Lena at December 2, 2006 1:41 PM
Lena writes:
Are those who believe in outlawing abortion religious or not? Do the majority of citizens favor a woman's right to choose or not?
Are those who tried to interfere with Michael Schiavo's right to make end-of-life decisions for his wife religious or not? Did the majority of Americans support government intrusion into this affair or not?
You were saying?
Patrick at December 2, 2006 2:14 PM
"Are those who believe in outlawing abortion religious or not? Do the majority of citizens favor a woman's right to choose or not?"
I'd bet that the majority of religious people believe in outlawing abortion. I also believe that they'd also favor "a woman's right to choose." This is not paradoxical. It all depends on how you ask the question (I assume that you're referring to some kind of survey data, which is based on questions with varying levels of bias). Framing is everything.
Lena at December 2, 2006 2:29 PM
That's a very good point about how you ask the question. It's why people who are pro-choice can come up anti-partial-birth abortion.
Amy Alkon at December 2, 2006 4:05 PM
> the cesspool of American culture.
> You hate me? I hated you first!
> I've always hated you!
Maybe it's not hatred. Maybe people just don't want gays to marry each other. It's not all about you (or me or whomever). Can't let this stuff make us grandiose....
When Sullivan says we can't go it alone, who exactly does he want us to aling with, and what will they bring to the table?
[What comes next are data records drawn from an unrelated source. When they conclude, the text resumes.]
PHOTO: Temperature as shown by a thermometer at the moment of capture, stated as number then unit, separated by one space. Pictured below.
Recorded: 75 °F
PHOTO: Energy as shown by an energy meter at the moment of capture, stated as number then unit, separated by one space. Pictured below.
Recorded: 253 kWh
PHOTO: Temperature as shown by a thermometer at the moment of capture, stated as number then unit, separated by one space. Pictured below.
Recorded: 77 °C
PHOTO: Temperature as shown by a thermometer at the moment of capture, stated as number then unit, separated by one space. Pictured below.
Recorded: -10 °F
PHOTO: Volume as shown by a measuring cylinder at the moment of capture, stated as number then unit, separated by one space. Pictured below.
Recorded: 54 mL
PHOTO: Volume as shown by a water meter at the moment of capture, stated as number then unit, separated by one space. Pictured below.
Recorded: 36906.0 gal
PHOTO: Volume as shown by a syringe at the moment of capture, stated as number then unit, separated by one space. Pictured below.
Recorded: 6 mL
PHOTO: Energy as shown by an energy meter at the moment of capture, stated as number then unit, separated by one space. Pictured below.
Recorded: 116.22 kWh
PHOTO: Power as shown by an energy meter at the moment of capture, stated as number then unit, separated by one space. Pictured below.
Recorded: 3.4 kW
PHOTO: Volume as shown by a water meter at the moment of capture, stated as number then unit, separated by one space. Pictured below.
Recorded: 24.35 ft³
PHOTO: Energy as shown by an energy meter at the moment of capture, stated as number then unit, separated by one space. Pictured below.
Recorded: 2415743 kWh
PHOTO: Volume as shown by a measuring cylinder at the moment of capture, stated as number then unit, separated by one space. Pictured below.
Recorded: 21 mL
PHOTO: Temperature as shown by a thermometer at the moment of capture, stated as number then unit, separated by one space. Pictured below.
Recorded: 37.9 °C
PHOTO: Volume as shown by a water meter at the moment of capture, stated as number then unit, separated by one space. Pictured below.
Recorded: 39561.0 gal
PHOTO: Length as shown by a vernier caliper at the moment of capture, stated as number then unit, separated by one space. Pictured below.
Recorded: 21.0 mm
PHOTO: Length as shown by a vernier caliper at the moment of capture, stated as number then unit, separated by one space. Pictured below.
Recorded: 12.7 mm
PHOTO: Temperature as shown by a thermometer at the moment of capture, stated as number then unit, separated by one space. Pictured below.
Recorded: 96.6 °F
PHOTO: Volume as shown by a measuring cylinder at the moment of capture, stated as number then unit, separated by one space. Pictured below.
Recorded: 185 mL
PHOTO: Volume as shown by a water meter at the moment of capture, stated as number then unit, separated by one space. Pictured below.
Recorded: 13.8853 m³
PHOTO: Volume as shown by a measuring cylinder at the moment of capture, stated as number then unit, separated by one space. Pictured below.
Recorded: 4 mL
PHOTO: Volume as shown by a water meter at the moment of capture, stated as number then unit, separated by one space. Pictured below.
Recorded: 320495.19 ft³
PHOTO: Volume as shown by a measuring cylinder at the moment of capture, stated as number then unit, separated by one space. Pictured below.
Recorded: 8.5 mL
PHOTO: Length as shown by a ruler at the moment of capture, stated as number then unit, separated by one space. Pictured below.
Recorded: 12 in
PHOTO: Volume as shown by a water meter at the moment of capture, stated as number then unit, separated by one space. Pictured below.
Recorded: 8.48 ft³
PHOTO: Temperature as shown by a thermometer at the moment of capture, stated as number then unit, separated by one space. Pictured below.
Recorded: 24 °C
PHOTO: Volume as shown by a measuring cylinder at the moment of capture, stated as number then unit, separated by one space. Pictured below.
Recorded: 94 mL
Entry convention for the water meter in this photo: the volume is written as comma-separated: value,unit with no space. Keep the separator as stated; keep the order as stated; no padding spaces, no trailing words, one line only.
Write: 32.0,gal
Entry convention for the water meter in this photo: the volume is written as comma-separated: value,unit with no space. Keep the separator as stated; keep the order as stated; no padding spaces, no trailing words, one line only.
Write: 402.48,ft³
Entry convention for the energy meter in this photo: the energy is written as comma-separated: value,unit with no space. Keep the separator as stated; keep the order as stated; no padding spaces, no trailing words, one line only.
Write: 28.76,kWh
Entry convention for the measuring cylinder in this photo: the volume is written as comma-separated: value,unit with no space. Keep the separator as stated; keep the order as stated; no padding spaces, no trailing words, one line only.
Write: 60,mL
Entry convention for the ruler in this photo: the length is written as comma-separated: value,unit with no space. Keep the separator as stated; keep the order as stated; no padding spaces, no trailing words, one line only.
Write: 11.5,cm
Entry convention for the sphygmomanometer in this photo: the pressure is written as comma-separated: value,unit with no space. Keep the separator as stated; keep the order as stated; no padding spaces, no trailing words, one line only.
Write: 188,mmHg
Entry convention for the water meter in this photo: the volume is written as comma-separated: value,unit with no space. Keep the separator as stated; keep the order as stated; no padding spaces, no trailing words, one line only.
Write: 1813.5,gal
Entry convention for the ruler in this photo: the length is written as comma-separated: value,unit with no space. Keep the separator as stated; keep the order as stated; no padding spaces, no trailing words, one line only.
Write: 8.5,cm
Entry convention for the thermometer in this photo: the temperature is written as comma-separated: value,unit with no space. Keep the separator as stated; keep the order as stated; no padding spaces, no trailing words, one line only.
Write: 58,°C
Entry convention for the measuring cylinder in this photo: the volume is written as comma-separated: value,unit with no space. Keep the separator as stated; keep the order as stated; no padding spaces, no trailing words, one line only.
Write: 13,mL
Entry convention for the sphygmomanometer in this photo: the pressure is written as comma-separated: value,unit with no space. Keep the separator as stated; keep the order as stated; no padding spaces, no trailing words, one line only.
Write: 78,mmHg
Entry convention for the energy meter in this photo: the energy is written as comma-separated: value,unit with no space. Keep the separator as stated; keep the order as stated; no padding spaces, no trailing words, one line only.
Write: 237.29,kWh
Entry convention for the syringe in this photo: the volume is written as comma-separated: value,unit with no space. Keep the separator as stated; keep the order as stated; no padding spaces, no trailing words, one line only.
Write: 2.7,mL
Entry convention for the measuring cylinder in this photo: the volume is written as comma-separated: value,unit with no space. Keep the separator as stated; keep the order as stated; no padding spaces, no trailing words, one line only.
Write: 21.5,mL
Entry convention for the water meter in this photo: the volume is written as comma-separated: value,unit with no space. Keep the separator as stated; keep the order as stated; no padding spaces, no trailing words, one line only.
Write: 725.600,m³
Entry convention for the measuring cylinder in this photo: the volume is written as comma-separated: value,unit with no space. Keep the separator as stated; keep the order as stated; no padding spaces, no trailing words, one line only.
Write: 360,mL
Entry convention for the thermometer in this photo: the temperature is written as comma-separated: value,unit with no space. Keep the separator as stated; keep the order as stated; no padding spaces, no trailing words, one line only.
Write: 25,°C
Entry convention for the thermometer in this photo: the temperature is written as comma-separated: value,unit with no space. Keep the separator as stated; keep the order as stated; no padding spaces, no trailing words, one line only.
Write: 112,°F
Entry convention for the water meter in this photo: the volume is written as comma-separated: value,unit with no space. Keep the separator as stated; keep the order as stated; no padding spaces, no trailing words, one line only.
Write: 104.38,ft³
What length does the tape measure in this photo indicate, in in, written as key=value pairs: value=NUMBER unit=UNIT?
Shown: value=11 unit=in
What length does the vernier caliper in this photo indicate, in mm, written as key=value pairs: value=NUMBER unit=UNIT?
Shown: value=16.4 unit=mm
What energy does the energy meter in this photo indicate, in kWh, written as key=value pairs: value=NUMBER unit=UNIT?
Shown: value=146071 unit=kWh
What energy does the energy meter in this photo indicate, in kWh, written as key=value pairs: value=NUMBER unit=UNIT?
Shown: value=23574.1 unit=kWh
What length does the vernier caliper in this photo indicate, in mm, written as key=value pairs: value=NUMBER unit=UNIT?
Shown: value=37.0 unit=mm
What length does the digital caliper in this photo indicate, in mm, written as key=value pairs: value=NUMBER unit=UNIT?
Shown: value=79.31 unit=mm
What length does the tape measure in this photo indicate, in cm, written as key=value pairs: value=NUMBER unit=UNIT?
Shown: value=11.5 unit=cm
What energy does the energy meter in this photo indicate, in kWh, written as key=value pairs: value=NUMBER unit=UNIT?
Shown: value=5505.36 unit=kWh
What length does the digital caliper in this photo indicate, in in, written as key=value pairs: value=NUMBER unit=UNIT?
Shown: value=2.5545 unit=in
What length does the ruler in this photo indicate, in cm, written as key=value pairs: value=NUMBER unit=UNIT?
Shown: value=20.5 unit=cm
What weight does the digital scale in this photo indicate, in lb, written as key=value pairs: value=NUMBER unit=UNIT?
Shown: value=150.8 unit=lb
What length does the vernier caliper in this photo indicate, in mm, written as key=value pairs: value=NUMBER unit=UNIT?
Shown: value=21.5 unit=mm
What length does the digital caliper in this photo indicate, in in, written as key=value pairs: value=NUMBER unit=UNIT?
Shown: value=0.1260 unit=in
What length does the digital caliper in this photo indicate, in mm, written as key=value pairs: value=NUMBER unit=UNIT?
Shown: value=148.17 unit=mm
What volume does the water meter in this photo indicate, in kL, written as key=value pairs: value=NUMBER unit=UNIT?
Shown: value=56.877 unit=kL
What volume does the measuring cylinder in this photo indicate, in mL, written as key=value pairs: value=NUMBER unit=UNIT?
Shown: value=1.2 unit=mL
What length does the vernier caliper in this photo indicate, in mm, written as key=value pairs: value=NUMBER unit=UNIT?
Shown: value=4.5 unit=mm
When men of his, um, *sophistication* say we need to put our faith in the Chinese, it seems like lunacy.
Crid at December 2, 2006 5:23 PM
I was clowning around there, Crid. I can't spend much time hating anyone, because it'll only make me want to drink.
Lena, Alcoholic at December 2, 2006 9:46 PM
I said nothing about "the majority of religious people." I was pointing out to you that the religious nutcases do not make up the majority.
While the religious nutcases supported the intrusion into the lives of the Schiavos, the majority of Americans did not. While the religious nutcases would like to outlaw abortion, the majority of Americans would not.